## START Document extract

Got in my stand at 6.30 started seeing deer at 7.30, at 10.30 several does come in and bed down 100-150 yards in front of me, at 2.30 I see a buck has bedded down in the same area buy cant see all the rack, at 4.30 the all get up and start moving around and the buck comes out from behind a tree at 150 yards and turns broad side, I turn the scope to 9x and hes a wide 8 pt. one shot with my 45 70 and he dropped where he was standing. A great day in the woods.


----------



## caseyroo (Jun 26, 2006)

Phish_4_Bass said:


> Hadn't hunted all year, kids and work and EHD took wind out of my sails... I went out Monday and it was good for the soul to shut phone off and soak up some nature for a few hours. Didn't see any deer, heard very little gunshots but it was nice to get out in the woods.


Phish,
Did you hunt Jefferson? We deceided to shut it down for at least this year. I had a couple of friends that still hunted their properties, and it was dismal. The numbers for the county this year are half of last year, so sad. I hear you about getting out. I've been bowhunting in an urban zone, and the fact that being so close to houses, cars, etc... sucks but at least I can get out, and have managed to take a 160" buck and a doe, but it's not the same. I really miss being so isolated.


----------



## caseyroo (Jun 26, 2006)

Watched 3 bucks together today ( not Hunting), and 2 does. Two of the bucks were nice 130" class bucks. Funny thing is they had no desire to chase does, but they were in the mood to spar some, and put on a show


----------



## Phish_4_Bass (Sep 18, 2008)

caseyroo said:


> Phish,
> Did you hunt Jefferson? We deceided to shut it down for at least this year. I had a couple of friends that still hunted their properties, and it was dismal. The numbers for the county this year are half of last year, so sad. I hear you about getting out. I've been bowhunting in an urban zone, and the fact that being so close to houses, cars, etc... sucks but at least I can get out, and have managed to take a 160" buck and a doe, but it's not the same. I really miss being so isolated.

## END Document extract
## START Listed records

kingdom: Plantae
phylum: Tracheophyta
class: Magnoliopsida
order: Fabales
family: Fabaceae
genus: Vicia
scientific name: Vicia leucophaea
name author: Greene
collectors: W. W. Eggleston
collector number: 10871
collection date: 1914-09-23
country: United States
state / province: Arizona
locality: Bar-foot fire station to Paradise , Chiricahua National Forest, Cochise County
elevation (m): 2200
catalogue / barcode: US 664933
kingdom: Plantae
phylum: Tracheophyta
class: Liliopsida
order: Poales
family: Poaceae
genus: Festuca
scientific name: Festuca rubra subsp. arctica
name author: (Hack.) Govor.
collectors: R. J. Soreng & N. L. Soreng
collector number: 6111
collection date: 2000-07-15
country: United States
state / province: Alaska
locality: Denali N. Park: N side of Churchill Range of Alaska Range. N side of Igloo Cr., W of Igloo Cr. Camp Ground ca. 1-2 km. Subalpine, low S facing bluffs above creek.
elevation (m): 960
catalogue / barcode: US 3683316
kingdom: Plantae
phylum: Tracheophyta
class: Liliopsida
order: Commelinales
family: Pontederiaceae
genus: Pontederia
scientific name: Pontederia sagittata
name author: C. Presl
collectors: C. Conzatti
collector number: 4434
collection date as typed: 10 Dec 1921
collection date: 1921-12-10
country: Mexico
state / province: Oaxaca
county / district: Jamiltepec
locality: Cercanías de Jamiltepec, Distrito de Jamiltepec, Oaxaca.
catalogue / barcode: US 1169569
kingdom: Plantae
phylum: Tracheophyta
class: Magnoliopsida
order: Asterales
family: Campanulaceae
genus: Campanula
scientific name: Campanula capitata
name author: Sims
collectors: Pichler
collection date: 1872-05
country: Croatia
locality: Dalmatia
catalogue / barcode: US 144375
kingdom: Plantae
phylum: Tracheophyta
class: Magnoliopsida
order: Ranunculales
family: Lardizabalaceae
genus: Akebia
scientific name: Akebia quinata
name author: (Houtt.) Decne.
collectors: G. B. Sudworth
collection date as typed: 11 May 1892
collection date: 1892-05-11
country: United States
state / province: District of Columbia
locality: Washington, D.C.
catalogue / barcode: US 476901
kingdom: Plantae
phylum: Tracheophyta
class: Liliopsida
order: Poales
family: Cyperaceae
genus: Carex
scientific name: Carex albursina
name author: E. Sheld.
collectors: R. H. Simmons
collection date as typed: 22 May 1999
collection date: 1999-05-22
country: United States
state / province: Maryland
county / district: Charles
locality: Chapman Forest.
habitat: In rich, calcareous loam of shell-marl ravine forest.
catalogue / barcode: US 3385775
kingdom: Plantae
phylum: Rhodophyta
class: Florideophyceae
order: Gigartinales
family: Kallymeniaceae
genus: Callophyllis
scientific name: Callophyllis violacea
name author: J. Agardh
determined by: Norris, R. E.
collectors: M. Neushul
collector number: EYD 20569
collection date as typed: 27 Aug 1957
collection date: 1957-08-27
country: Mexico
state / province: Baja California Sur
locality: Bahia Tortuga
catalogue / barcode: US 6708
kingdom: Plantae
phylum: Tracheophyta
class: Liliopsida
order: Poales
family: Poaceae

## END Listed records

## Problems and tasks
- a) Answer these three questions from the deer hunting thread, one line each:
(i) What rifle did the hunter use to drop the wide 8 pt. buck?
(ii) How do this year's numbers for the county compare with last year's, according to caseyroo?
(iii) What did caseyroo take while bowhunting in an urban zone?
- b) In one to three sentences, explain why Phish_4_Bass had not hunted all year, according to the deer hunting thread.
- c) Write the next part of the deer hunting thread, starting after the last line shown.

## Outputs by task
- a)
(i) A 45 70.
(ii) They are half of last year's.
(iii) A 160" buck and a doe.

- b) Kids, work and EHD had taken the wind out of Phish_4_Bass's sails.

- c)
Yessir, I hunted above Toronto on my parents place. I've seen very little at our place near Richmond, but wouldn't ya know, the Amish were on the neighbors property again this year.
A 160"er is a nice buck no doubt! Those city deer get HUGE. Biggest buck I'd ever seen was in Steubenville by Jim Woods Park, before they built that elementary school


----------



## 9Left (Jun 23, 2012)

busted a doe opening morning ..,









Had a huge doe in my crosshairs at first light, thank god i decided to check my watch before pulling the trigger, still had 5 minutes till legal shooting... of course, she was outta sight by legal time..


----------



## Shad Rap (Nov 10, 2010)

9Left said:


> busted a doe opening morning ..,
> View attachment 250222
> 
> 
> Had a huge doe in my crosshairs at first light, thank god i decided to check my watch before pulling the trigger, still had 5 minutes till legal shooting... of course, she was outta sight by legal time..


If it was a huge buck would you have checked your watch and waited?...riiiiiiight...hehe.


----------



## Saugernut (Apr 22, 2013)

Why wouldn't he what makes the difference


----------



## Shad Rap (Nov 10, 2010)

Saugernut said:


> Why wouldn't he what makes the difference


It's just 5 minutes...its nothing really...you're right...it was kinda a joke anyway...


----------



## 9Left (Jun 23, 2012)

Saugernut said:


> Why wouldn't he what makes the difference


sure would, the area i was in was very public, and just a few miles from the Wildlife office...


----------



## M R DUCKS (Feb 20, 2010)

We heard shots 10 minutes early...
We (hunters) are our own worst enemy.


----------



## Flathead76 (May 2, 2010)

M R DUCKS said:


> We heard shots 10 minutes early...
> We (hunters) are our own worst enemy.


First shots I hard were at 6:40 am.


----------



## Saugernut (Apr 22, 2013)

I heard shots at 6 am


----------



## nam1975 (Oct 27, 2014)

I heard 10 in a row at about 515 Monday.... legal light to shoot your AR at popcans??


----------



## bobk (Apr 30, 2004)

I can't say I've heard any early shooting this week. Be pretty easy to do the last couple days with the moon. Got a few hours left to hunt. Looking like a goose egg this guns season.


----------



## ironman172 (Apr 12, 2009)

bobk said:


> I can't say I've heard any early shooting this week. Be pretty easy to do the last couple days with the moon. Got a few hours left to hunt. Looking like a goose egg this guns season.


being to picky?....I thought you had a deer sanctuary, not that there are any left but you can try my place the bonus weekend coming


----------



## bobk (Apr 30, 2004)

ironman172 said:


> being to picky?....I thought you had a deer sanctuary, not that there are any left but you can try my place the bonus weekend coming


Thanks for the kind offer Bill. I was definitely being picky. With the rut activity that I was seeing I figured I would just hunt all week for a buck. Didn't happen. That's ok. It was a good weekend with friends. 
EZbite says I have a yote problem. That was his excuse for not shooting a deer. Lol


----------



## Lundy (Apr 5, 2004)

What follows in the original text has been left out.